MATERIALS PROVIDED:
== Segment start ==

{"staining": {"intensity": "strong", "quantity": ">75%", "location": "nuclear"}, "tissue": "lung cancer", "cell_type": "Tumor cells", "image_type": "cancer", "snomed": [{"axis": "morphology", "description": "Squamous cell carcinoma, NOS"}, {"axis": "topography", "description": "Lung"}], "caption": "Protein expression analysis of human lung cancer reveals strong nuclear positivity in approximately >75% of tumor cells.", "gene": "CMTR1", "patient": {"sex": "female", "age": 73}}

== Segment end ==
== Segment start ==

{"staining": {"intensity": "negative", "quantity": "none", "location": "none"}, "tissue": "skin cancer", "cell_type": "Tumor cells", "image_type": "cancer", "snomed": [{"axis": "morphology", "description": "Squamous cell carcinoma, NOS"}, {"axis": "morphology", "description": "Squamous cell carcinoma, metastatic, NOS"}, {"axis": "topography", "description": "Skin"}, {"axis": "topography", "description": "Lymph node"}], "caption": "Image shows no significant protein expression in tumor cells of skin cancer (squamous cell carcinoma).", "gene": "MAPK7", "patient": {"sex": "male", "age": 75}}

== Segment end ==
== Segment start ==

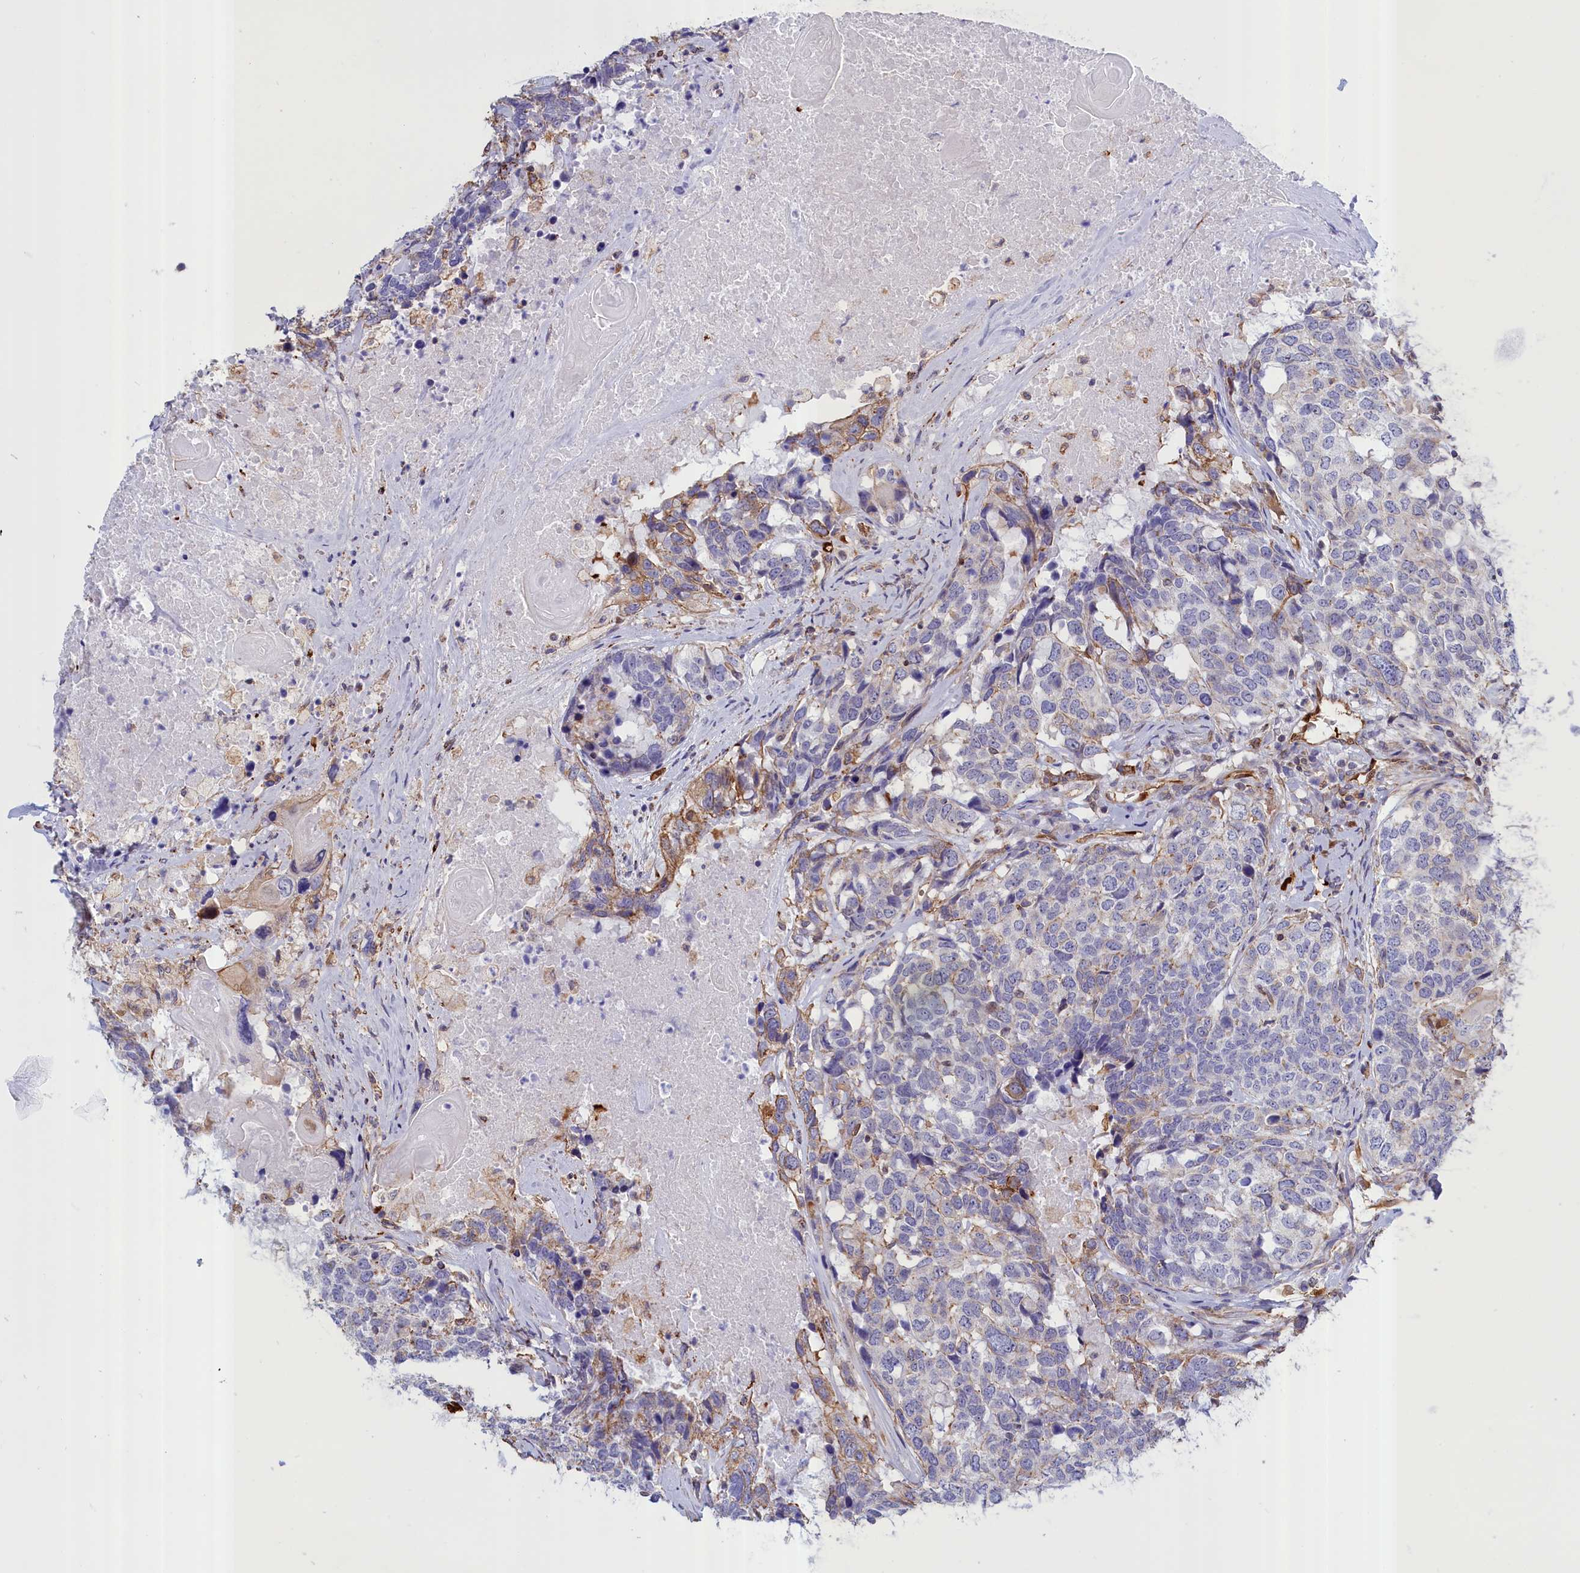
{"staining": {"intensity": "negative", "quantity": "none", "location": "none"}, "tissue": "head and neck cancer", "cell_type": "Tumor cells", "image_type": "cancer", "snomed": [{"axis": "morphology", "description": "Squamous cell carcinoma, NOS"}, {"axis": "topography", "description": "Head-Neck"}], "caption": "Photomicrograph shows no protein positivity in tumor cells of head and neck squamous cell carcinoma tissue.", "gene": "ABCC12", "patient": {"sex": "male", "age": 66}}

== Segment end ==

WHAT IS NEEDED:
Filter the data, keeping only the lines that contain "expression".

SOLUTION TO THIS EXERCISE:
{"staining": {"intensity": "strong", "quantity": ">75%", "location": "nuclear"}, "tissue": "lung cancer", "cell_type": "Tumor cells", "image_type": "cancer", "snomed": [{"axis": "morphology", "description": "Squamous cell carcinoma, NOS"}, {"axis": "topography", "description": "Lung"}], "caption": "Protein expression analysis of human lung cancer reveals strong nuclear positivity in approximately >75% of tumor cells.", "gene": "CMTR1", "patient": {"sex": "female", "age": 73}}
{"staining": {"intensity": "negative", "quantity": "none", "location": "none"}, "tissue": "skin cancer", "cell_type": "Tumor cells", "image_type": "cancer", "snomed": [{"axis": "morphology", "description": "Squamous cell carcinoma, NOS"}, {"axis": "morphology", "description": "Squamous cell carcinoma, metastatic, NOS"}, {"axis": "topography", "description": "Skin"}, {"axis": "topography", "description": "Lymph node"}], "caption": "Image shows no significant protein expression in tumor cells of skin cancer (squamous cell carcinoma).", "gene": "MAPK7", "patient": {"sex": "male", "age": 75}}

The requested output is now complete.